Monday, December 27, 2010

Best Album Of 2010: Mary Halvorson

JazzWrap revisits our favourite albums of 2010.

Mary Halvorson (guitar)
Saturn Sings (Firehouse 12 Records; 2010)

So when I first wrote about Mary Halvorson a few months back I enthusiastically said I was addicted to her music and her latest release, Saturn Sings (Firehouse 12 Records). Since then I have acquired a boat load of other releases featuring Halvorson; including the spectacular trio album from drummer Tom Rainey, which features some phenomenal playing from Halvorson.

But let's stay focused on the real album at hand. Saturn Sings is a powerful statement from a guitarist who really stands high and above most of her contemporaries, even if a large majority of the jazz public doesn't know who she is...yet.

Saturn Sings features the same trio from her first album as leader, Dragon's Head (Ches Smith (drums) and John Hebert (bass))now expanded into a quintet with Jon Irabagon on sax and Jonathan Finlayson on trumpet. This adds a little more body and rhythm to some of the recordings. But it doesn't interfere with free flowing atmosphere of the original group. In fact I think it gives the musicians more strength and room to breath or expand on different themes.

Halvorson is still the leader but allows the band to do some of the talking as on "Mile High Like" which Irabagon, Finlayson and Smith rip through notes while Halvorson's floats above and sometimes just underneath the rhythm. This is one the best examples of how this quintet melds together beautifully throughout Saturn Sings.

"Crack In Sky" and more importantly "Moon Traps In Seven Rings" are almost ballad-esque, with a loose abstract construction from Halvorson. Finlayson is the standout on "Moon Traps In Seven Rings" until about two thirds of the way in when Halvorson takes a Marc Ribot like solo and the group returns to the original melody. This is a great piece of writing. "Crack In Sky" sees Irabagon and Halvorson interplay beautifully--displaying Mary Halvorson can combine tradition and avant garde into something magical (similar to her mentor Anthony Braxton).

"Sea Seizure" again expresses the more indie-rock leaning side of Halvorson. It's a groove-laden track with aggression and agitation that could sit alongside anything Sonic Youth or Praxis could write. The title track, "Saturn Sings" opens with marching order-like quality led by Halvorson and Smith, only to return to a wonderful group dynamic played out by the rhythm section. Saturn Sings is an album that is another step up for Mary Halvorson in song writing, leadership and performance.

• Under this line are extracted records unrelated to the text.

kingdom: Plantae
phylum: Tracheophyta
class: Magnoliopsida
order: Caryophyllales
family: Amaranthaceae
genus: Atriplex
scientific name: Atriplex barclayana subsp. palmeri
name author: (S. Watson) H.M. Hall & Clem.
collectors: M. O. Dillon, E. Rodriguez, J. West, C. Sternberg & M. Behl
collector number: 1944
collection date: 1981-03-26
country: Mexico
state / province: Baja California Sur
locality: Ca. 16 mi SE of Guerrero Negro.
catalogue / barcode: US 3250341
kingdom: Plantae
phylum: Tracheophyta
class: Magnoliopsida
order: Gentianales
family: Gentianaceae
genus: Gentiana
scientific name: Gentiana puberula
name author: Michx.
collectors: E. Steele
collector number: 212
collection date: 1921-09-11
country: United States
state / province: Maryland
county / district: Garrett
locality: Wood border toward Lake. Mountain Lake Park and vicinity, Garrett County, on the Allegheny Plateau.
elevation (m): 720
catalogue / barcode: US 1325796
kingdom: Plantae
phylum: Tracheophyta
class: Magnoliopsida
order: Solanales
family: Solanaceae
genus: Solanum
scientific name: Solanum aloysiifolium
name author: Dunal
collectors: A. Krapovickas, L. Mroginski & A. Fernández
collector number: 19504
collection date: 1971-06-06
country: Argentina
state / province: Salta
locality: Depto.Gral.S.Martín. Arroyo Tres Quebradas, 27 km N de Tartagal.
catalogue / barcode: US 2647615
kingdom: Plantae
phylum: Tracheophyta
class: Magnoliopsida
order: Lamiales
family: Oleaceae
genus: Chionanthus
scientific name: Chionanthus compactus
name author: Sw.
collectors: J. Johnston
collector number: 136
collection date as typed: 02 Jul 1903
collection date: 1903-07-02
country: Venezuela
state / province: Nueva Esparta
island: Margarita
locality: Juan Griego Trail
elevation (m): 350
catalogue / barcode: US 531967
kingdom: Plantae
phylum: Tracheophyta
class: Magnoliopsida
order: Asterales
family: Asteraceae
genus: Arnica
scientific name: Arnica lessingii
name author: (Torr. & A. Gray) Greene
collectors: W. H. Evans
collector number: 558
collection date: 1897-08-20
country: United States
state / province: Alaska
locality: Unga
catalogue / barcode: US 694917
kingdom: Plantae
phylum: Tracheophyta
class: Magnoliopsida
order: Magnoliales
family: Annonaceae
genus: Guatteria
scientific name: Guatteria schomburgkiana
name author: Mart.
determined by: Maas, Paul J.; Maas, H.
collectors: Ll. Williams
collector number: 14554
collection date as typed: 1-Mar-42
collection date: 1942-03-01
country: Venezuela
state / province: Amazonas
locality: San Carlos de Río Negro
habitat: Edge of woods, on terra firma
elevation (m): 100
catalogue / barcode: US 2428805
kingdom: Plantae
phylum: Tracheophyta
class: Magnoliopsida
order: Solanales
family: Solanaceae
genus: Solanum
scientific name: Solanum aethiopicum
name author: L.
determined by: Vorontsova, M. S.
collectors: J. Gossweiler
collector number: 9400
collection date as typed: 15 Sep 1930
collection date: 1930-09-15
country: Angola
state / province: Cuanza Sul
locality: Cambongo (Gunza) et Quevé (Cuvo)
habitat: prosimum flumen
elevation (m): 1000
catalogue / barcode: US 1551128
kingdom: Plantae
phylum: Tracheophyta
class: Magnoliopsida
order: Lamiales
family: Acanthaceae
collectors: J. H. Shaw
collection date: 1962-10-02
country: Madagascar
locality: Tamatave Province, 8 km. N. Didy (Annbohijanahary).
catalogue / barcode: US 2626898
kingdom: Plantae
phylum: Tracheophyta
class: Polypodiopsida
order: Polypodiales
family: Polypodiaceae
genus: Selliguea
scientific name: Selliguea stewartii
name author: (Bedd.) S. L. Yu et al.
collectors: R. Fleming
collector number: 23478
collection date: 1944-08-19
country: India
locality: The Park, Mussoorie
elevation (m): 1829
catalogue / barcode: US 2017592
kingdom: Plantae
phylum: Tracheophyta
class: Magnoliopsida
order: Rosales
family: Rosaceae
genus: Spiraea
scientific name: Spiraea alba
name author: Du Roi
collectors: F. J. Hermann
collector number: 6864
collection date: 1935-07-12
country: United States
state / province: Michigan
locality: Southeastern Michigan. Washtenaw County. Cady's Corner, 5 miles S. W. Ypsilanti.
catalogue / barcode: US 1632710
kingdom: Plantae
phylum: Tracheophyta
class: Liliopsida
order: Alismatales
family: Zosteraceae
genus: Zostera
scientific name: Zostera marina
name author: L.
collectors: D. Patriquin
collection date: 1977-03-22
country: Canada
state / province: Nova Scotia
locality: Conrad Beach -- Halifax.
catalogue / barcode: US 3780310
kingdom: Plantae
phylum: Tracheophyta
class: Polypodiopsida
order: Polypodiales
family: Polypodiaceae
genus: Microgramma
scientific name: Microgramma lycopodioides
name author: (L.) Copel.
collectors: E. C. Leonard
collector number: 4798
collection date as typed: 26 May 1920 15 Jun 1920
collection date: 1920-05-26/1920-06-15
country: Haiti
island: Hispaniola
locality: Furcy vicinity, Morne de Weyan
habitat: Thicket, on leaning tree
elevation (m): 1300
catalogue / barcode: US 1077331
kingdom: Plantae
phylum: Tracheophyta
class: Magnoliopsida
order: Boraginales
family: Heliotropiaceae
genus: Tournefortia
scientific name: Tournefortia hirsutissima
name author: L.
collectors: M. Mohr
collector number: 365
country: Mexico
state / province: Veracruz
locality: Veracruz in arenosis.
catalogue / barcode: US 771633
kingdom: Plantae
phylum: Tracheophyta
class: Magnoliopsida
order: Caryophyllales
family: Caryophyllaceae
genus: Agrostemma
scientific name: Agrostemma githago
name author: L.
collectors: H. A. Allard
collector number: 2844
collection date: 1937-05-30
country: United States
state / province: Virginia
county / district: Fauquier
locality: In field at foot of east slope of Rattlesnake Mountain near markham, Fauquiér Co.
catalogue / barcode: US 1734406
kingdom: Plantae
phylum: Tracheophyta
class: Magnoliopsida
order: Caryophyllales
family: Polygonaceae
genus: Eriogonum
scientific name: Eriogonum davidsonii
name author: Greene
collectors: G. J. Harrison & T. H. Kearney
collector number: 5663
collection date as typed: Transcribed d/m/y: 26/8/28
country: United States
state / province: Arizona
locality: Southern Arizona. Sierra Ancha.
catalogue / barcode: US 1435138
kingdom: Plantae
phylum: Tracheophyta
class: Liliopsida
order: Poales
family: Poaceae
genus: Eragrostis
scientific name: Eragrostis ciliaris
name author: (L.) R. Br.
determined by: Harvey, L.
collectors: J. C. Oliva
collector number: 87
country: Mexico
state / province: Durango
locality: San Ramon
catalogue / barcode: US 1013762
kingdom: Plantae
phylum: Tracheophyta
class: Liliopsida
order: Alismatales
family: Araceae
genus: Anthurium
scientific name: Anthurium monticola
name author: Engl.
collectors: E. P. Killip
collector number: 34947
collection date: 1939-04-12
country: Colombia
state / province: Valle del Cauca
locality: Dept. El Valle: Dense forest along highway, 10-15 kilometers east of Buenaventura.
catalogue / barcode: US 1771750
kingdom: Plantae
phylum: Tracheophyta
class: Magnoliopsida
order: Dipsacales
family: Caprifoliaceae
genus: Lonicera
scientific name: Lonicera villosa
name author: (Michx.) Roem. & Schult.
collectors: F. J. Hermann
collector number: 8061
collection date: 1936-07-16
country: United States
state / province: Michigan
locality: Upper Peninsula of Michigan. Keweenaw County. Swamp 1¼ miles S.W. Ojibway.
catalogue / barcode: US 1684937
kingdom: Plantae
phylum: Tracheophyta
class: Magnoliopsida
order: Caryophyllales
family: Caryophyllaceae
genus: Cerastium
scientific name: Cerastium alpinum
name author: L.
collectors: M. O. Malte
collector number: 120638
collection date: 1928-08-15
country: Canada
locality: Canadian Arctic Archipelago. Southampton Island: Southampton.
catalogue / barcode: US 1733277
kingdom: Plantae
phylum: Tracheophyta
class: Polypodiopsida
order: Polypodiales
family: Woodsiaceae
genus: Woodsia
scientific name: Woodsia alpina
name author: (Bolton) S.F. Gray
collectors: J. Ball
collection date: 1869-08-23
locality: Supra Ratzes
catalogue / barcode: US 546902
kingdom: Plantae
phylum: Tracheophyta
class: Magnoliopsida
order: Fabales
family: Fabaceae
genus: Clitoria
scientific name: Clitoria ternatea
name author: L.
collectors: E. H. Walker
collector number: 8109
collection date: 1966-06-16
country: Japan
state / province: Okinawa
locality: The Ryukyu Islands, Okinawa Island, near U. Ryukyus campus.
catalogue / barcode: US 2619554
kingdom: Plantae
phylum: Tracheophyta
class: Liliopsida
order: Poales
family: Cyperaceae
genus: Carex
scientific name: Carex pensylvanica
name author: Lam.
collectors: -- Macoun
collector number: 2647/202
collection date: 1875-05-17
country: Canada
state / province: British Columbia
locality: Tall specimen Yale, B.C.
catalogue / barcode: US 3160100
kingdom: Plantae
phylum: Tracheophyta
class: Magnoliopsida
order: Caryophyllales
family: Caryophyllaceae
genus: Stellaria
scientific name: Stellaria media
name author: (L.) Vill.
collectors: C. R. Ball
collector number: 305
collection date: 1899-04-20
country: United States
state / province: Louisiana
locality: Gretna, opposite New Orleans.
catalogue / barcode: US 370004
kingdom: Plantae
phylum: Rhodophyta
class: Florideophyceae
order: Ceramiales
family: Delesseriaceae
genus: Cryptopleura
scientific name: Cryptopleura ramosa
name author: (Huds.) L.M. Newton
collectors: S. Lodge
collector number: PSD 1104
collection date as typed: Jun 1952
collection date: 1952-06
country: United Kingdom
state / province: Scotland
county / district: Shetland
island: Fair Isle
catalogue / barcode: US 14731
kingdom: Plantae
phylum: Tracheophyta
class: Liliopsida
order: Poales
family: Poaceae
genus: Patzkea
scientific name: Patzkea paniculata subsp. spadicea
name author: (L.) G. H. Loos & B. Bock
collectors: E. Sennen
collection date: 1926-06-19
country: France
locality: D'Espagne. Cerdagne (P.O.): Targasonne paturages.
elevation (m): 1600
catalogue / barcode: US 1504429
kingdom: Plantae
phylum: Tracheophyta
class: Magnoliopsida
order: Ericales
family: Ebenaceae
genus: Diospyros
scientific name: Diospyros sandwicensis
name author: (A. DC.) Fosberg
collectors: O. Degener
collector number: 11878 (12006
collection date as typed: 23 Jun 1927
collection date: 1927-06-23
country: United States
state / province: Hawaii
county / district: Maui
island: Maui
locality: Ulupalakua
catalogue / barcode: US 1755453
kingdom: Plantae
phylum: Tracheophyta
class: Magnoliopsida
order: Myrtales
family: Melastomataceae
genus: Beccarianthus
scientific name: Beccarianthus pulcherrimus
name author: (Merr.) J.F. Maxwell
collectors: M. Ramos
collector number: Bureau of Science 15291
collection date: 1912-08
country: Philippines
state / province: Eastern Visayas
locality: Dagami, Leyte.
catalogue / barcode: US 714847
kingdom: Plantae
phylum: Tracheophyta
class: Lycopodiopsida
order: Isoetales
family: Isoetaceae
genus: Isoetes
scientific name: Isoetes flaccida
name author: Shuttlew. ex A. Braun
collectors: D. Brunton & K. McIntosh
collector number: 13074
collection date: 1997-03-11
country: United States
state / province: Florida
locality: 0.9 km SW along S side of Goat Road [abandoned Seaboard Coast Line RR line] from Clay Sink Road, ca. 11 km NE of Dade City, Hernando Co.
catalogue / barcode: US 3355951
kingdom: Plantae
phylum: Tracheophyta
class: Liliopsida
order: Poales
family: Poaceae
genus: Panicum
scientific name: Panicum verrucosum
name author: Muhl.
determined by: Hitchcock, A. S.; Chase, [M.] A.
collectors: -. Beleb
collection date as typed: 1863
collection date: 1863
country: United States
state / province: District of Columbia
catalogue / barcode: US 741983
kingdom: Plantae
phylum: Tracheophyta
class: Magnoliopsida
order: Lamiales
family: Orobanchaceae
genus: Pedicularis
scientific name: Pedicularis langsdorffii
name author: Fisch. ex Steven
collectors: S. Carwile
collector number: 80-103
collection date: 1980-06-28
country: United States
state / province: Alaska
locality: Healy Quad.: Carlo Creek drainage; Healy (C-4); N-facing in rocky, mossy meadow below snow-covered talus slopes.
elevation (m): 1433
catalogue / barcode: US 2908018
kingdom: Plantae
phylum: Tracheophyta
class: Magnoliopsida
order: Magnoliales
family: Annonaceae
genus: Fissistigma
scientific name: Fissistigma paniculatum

You may have noticed the headline of today's entry was slightly different. I purposely don't like to rank my "Best Albums" because I feel its too difficult to make your deciding factors on how they should be ranked. So I'd rather just talk about them. But in the case of Mary Halvorson's Saturn Sings--I have made the rare judgement that this by far is my #1 Album Of The Year.

I wanted to talk about it early in the week in case a lot of you are not around towards the end of week/year. The sooner you know about this album the better. If you want an album and an artist that is going to knock you socks off or change your thoughts on what the guitar means to jazz, than Mary Halvorson's Saturn Sings is the place you should start. Beyond Highly Recommended.